* TE BESTUDEREN TEKST:
==*==

‘Historie van sport. Korfbal’

Een sport die bij het ‘grote publiek’ niet zo bekend is zoals bijvoorbeeld voetbal, tennis of zwemmen is korfbal. In 1902 is deze sport door samenloop van omstandigheden ontstaan. Nico Broeckhuysen (1876-1958), een onderwijzer uit Amsterdam, maakte een reis naar Zweden. In het kleine plaatsje Naäs bezocht hij de August Abrahamson Stiftelse, dit was een soort instituut waar vakantiecursussen werden gegeven in openluchtspelen. Daar maakte hij kennis met het zogenaamde ringböll waarbij een hoepel bevestigd was aan een paal. Bedoeling was hier een bal door te gooien en het werd gespeeld zowel door mannen als vrouwen.

==*==

* AANGELEVERDE GEGEVENS:
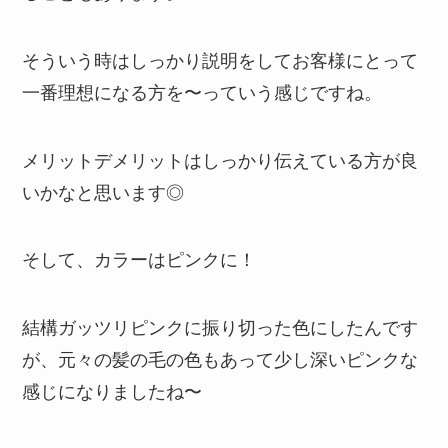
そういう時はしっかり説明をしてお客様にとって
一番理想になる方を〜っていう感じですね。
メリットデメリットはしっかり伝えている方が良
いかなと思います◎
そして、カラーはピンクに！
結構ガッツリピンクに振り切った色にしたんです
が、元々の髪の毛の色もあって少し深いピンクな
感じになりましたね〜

==*==

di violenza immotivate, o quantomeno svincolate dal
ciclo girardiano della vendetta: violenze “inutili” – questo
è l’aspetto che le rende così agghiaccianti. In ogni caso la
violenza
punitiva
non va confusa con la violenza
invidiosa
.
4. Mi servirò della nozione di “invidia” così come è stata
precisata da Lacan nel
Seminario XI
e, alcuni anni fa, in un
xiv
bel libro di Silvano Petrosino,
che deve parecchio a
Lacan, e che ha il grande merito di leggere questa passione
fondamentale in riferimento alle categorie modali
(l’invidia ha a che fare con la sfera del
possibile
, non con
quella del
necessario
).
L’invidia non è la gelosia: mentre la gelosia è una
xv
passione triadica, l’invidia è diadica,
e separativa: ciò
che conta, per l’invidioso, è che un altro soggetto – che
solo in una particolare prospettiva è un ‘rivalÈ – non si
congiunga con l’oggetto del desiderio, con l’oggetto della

==*==

* OPDRACHTEN:
1) Vertaal deze zin uit de tekst over korfbal in het Engels: "In 1902 is deze sport door samenloop van omstandigheden ontstaan."
2) Herhaal uit de tekst over korfbal het stuk van "Een sport die" tot en met "mannen als vrouwen.".
3) Beantwoord de volgende vragen met behulp van de tekst over korfbal.
(a) In welk jaar is korfbal ontstaan?
(b) Welk beroep had Nico Broeckhuysen?
(c) In welk plaatsje bezocht Broeckhuysen de August Abrahamson Stiftelse?

* UITWERKINGEN:
1) In 1902, this sport came into being through a combination of circumstances.

2)
Een sport die bij het ‘grote publiek’ niet zo bekend is zoals bijvoorbeeld voetbal, tennis of zwemmen is korfbal. In 1902 is deze sport door samenloop van omstandigheden ontstaan. Nico Broeckhuysen (1876-1958), een onderwijzer uit Amsterdam, maakte een reis naar Zweden. In het kleine plaatsje Naäs bezocht hij de August Abrahamson Stiftelse, dit was een soort instituut waar vakantiecursussen werden gegeven in openluchtspelen. Daar maakte hij kennis met het zogenaamde ringböll waarbij een hoepel bevestigd was aan een paal. Bedoeling was hier een bal door te gooien en het werd gespeeld zowel door mannen als vrouwen.

3)
(a) In 1902.
(b) Hij was onderwijzer.
(c) In Naäs.